I cannot help feeling disappointed in Adam and Eve.  That is, in their temperaments.  Not in them, poor helpless young creatures—­afflicted with temperaments made out of butter, which butter was commanded to get into contact with fire and be melted.  What I cannot help wishing is, that Adam and Eve had been postponed, and Martin Luther and Joan of Arc put in their place—­that splendid pair equipped with temperaments not made of butter, but of asbestos.  By neither sugary persuasions nor by hell-fire could Satan have beguiled them to eat the apple.
There would have been results!  Indeed yes.  The apple would be intact to-day; there would be no human race; there would be no you; there would be no me.  And the old, old creation-dawn scheme of ultimately launching me into the literary guild would have been defeated.

CCLXXXIX

THE DEATH OF JEAN

He decided to go home for the holidays, and how fortunate it seems now that he did so!  We sailed for America on the 18th of December, arriving the 21st.  Jean was at the wharf to meet us, blue and shivering with the cold, for it was wretchedly bleak there, and I had the feeling that she should not have come.

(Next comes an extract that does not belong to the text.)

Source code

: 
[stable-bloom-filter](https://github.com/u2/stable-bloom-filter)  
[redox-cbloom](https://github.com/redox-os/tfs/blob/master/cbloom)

She went directly, I think, to Stormfield, he following a day or two later.  On the 23d I was lunching with Jean alone.  She was full of interest in her Christmas preparations.  She had a handsome tree set up in the loggia, and the packages were piled about it, with new ones constantly arriving.  With her farm management, her housekeeping, her secretary work, and her Christmas preparations, it seemed to me that she had her hands overfull.  Such a mental pressure could not be good for her.  I suggested that for a time at least I might assume a part of her burden.

I was to remain at my own home that night, and I think it was as I left Stormfield that I passed jean on the stair.  She said, cheerfully, that she felt a little tired and was going up to lie down, so that she would be fresh for the evening.  I did not go back, and I never saw her alive again.

I was at breakfast next morning when word was brought in that one of the men from Stormfield was outside and wished to see me immediately.  When I went out he said:  “Miss Jean is dead.  They have just found her in her bath-room.  Mr. Clemens sent me to bring you.”

It was as incomprehensible as such things always are.  I could not realize at all that Jean, so full of plans and industries and action less than a day before, had passed into that voiceless mystery which we call death.

Harry Iles drove me rapidly up the hill.  As I entered Clemens’s room he looked at me helplessly and said: 

“Well, I suppose you have heard of this final disaster.”

He was not violent or broken down with grief.  He had come to that place where, whatever the shock or the ill-turn of fortune, he could accept it, and even in that first moment of loss he realized that, for Jean at least, the fortune was not ill.  Her malady had never been cured, and it had been one of his deepest dreads that he would leave her behind him.  It was believed, at first; that Jean had drowned, and Dr. Smith tried methods of resuscitation; but then he found that it was simply a case of heart cessation caused by the cold shock of her bath.